Am 20. Juni ist Weltflüchtlingstag. Auch Daria und Valeria sind nach Deutschland geflohen. Als gehörlose Geflüchtete haben sie im Alltag gleich eine doppelte Sprachbarriere.

Menschen aus Afghanistan, Venezuela und der Ukraine lernen beim ABC-Tisch Deutsche Gebärdensprache.

Valeria muss los. Sie winkt kurz in die Runde. In fünf Minuten geht sie zu ihrer Arbeit. Die 52-Jährige aus der Ukraine hat es geschafft: In einem Kindergarten macht sie eine Ausbildung zur Erzieherin. Dass sie Arbeit gefunden hat, dafür dankt sie auch dem ABC-Stammtisch in der Carolinenstraße. “лучшее место” – bester Ort, tippt sie in ihr Handy. Dann lächelt sie und hebt die Arme in die Höhe.

Früher habe sie nichts verstanden: Trauriger Blick, zusammengesunkene Schultern. Was ihr beim ABC – Stammtisch gefällt? Dass sie Deutsch lernt. Gerade Körperhaltung und Lächeln. Jetzt kann sie sich mit ihren deutschen Kollegen unterhalten.

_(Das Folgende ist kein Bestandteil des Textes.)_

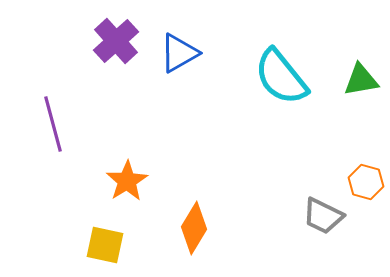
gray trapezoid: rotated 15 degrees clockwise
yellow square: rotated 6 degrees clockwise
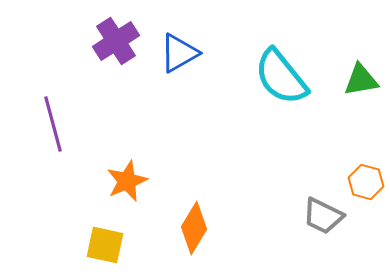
purple cross: rotated 9 degrees clockwise
orange star: rotated 9 degrees clockwise
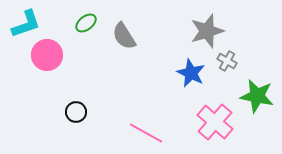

Stadtverband der Gehörlosen kämpft für zentrale Unterbringung

Vor einer Sprachbarriere stehen wohl die meisten Flüchtlinge zu Beginn in Deutschland. Doch Valeria in ihrem pinken Pullover musste gleich zwei neue Sprachen lernen: Deutsche Schriftsprache und deutsche Gebärdensprache. Sie ist eine der etwa 300 bis 400 gehörlosen Geflüchteten in Sachsen. Die genaue Zahl ist unbekannt, denn die Beeinträchtigung wird nicht mit erfasst. Stattdessen werden sie wie alle anderen Geflüchteten dezentral über den Königsteiner Schlüssel verteilt.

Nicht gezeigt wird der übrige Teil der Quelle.